Im Januar 2020 umstellten regierungsnahe Milizen die Gebäude der Nationalversammlung und schikanierten Abgeordnete, die versuchten, in das Gebäude zu gelangen, indem sie sie schlugen und auf ihre Autos schossen. Die Lage ist nach wie vor angespannt, da neben der Nationalversammlung, die von der internationalen Gemeinschaft als legitimes Parlament Venezuelas anerkannt wird, auch die verfassungsgebende Versammlung tätig ist, die das Regime von Nicolas Maduro stützt.

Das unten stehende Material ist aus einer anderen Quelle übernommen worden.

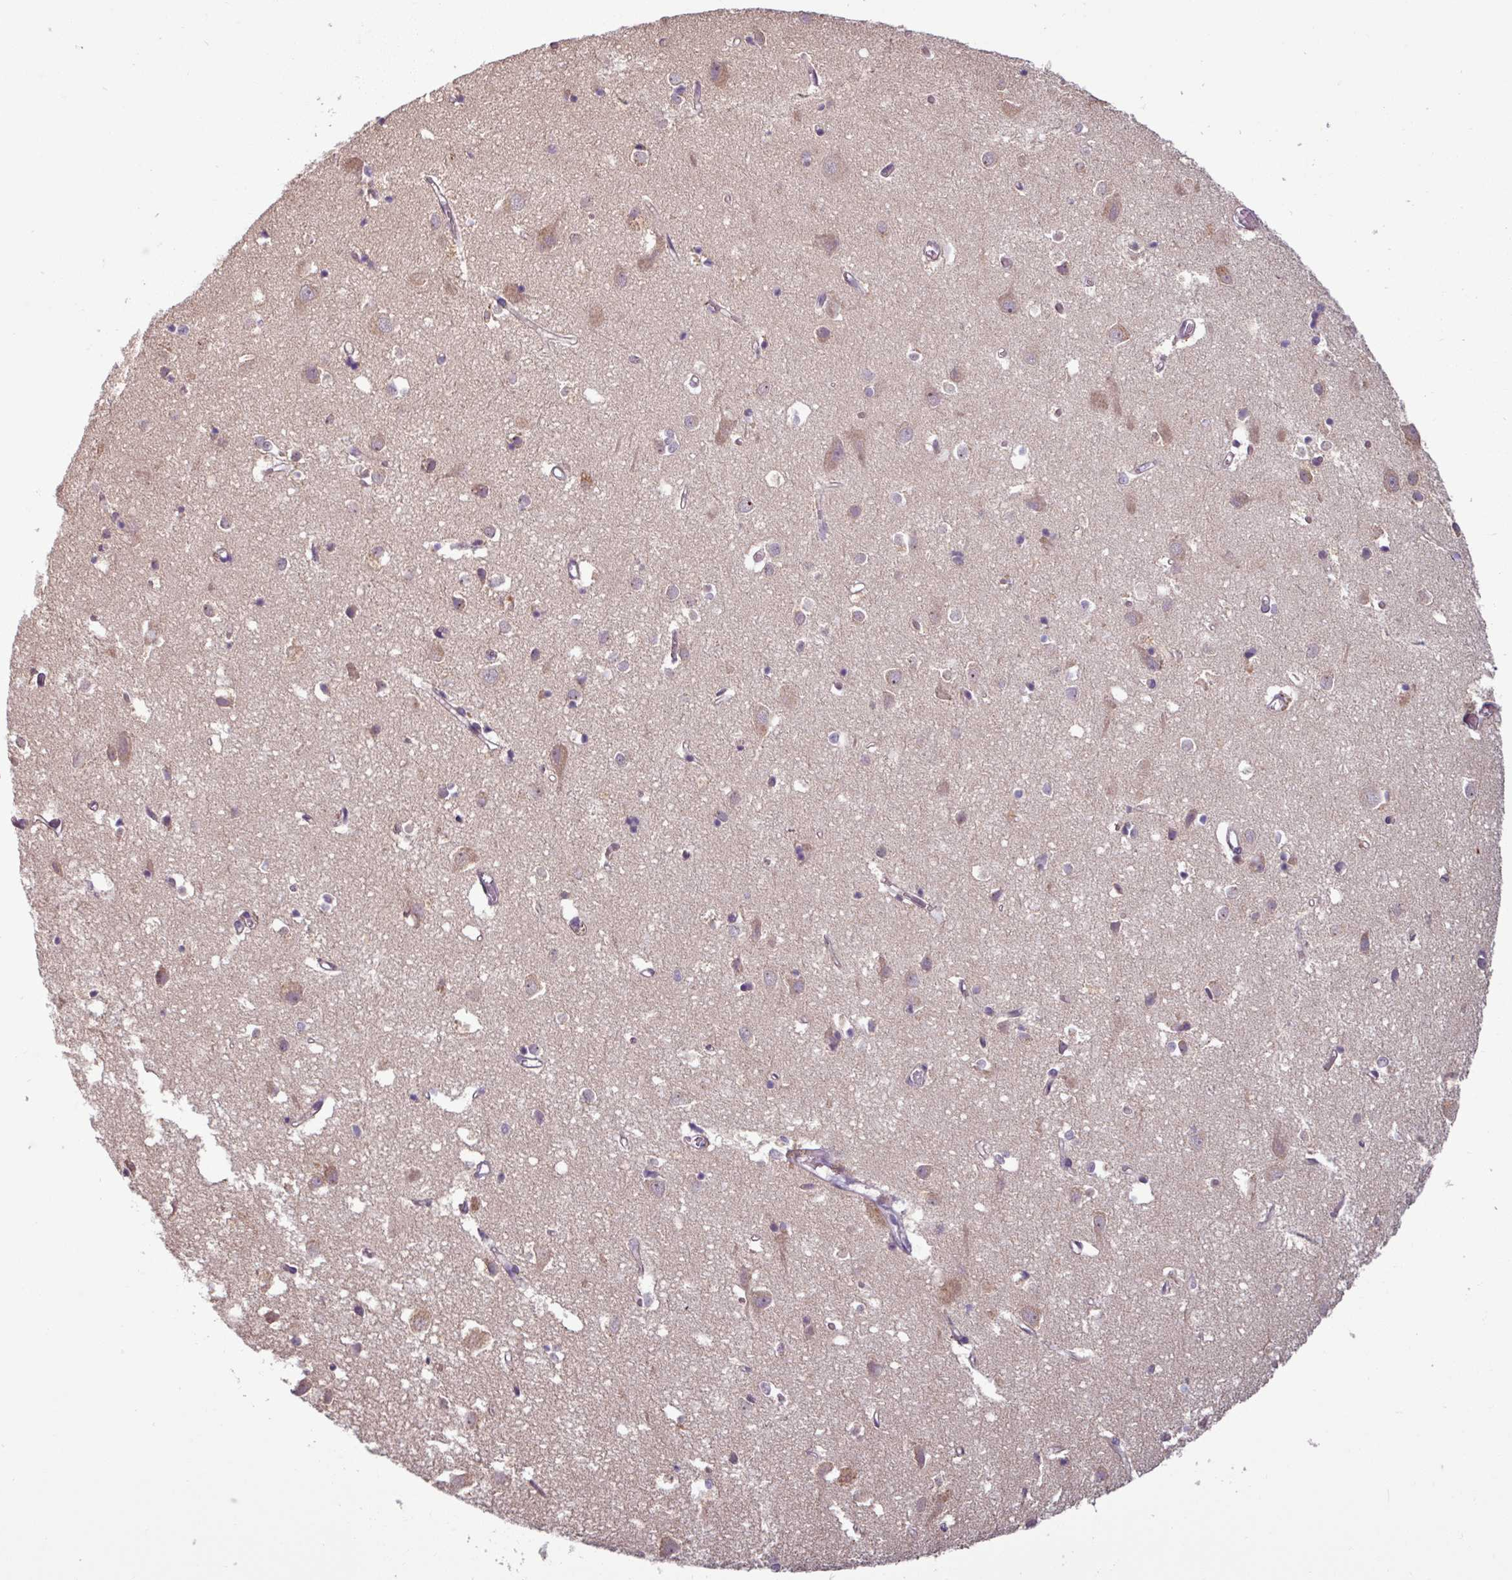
{"staining": {"intensity": "weak", "quantity": ">75%", "location": "cytoplasmic/membranous"}, "tissue": "cerebral cortex", "cell_type": "Endothelial cells", "image_type": "normal", "snomed": [{"axis": "morphology", "description": "Normal tissue, NOS"}, {"axis": "topography", "description": "Cerebral cortex"}], "caption": "Immunohistochemical staining of benign human cerebral cortex demonstrates >75% levels of weak cytoplasmic/membranous protein positivity in approximately >75% of endothelial cells. (brown staining indicates protein expression, while blue staining denotes nuclei).", "gene": "PNMA6A", "patient": {"sex": "male", "age": 70}}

Am 6. Dezember 2020 wurde in einer Parlamentswahl, die von der internationalen Gemeinschaft als weder frei noch fair angesehen wird, eine neue vom Regime kontrollierte Nationalversammlung gewählt. Die demokratische Opposition in Venezuela ist nach wie vor darum bemüht, freie und faire Wahlen einzufordern. Die wichtigste Kandidatin der Opposition, Maria Corina Machado, wurde durch das vom Regime kontrollierte Oberste Gericht rechtlich daran gehindert, zur Präsidentschaftswahl im Jahr 2024 anzutreten, was vom Europäischen Parlament in seiner Entschließung vom 8. Februar 2024 verurteilt wurde.